Within half an hour Kieran reaches a house adorned with little lights, curtains drawn but light glowing through long slits from the house’s interior. Music sounds faintly indoors, a mixture of new-wave EDM and some unfamiliar jazz beat Kieran finds both hypnotic and catchy.
“Niece.” A sudden wave of discomfort hits him and he shifts uncomfortably in his seat, eyes glued to the entrance of Davy’s house. “I just leave you here, right?”
“Yep.” Alta nods, eyes never leaving her phone as she pushes open the car door and slides out, backpack in hand. “My friends will probably bring me back home when I’m done.”

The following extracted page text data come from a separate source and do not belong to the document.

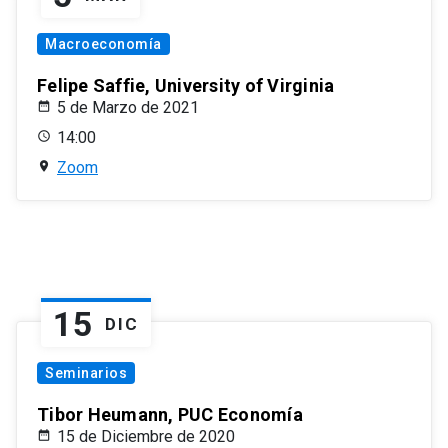
Macroeconomía
Felipe Saffie, University of Virginia
5 de Marzo de 2021
14:00
Zoom
15
DIC
Seminarios
Tibor Heumann, PUC Economía
15 de Diciembre de 2020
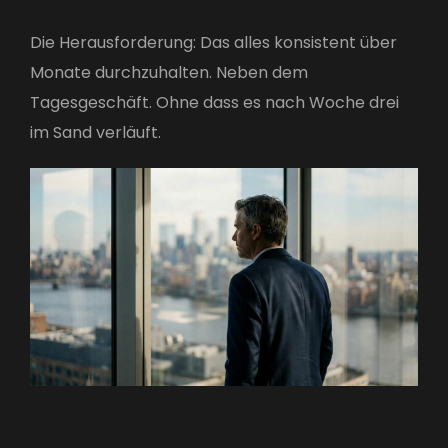
Die Herausforderung: Das alles konsistent über
Monate durchzuhalten. Neben dem
Tagesgeschäft. Ohne dass es nach Woche drei
im Sand verläuft.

Kieran doesn’t know what done means, but surely if she’s back before he is, there shouldn’t be too much of a problem.
“I must tell you where I am going before you leave.” He straightens his back, rolling down the window as she walks past.
“Okay.” She turns to him, blinking.
“I am going to perform a hit now.” He says slowly. “I may come home later than you, or earlier if time permits.”
“Okay.”
“Um.” Kieran scratches his head. “Unfazed again, I see.”
Alta smiles. “It’s all super surreal to me. I try not to think about it too much. Neither should you.”
With a swish of black hair and a small, half-hearted wave, she walks off. The streets are growing darker now, lamps flickering on as Kieran watches Alta rap her knuckles against a painted white door. In a few minutes it opens, light flooding her once dimming silhouette a bright yellow, and he catches a glimpse of a boy leaning against the doorframe. They turn to him, and Alta waves again.
Kieran waves back before driving away.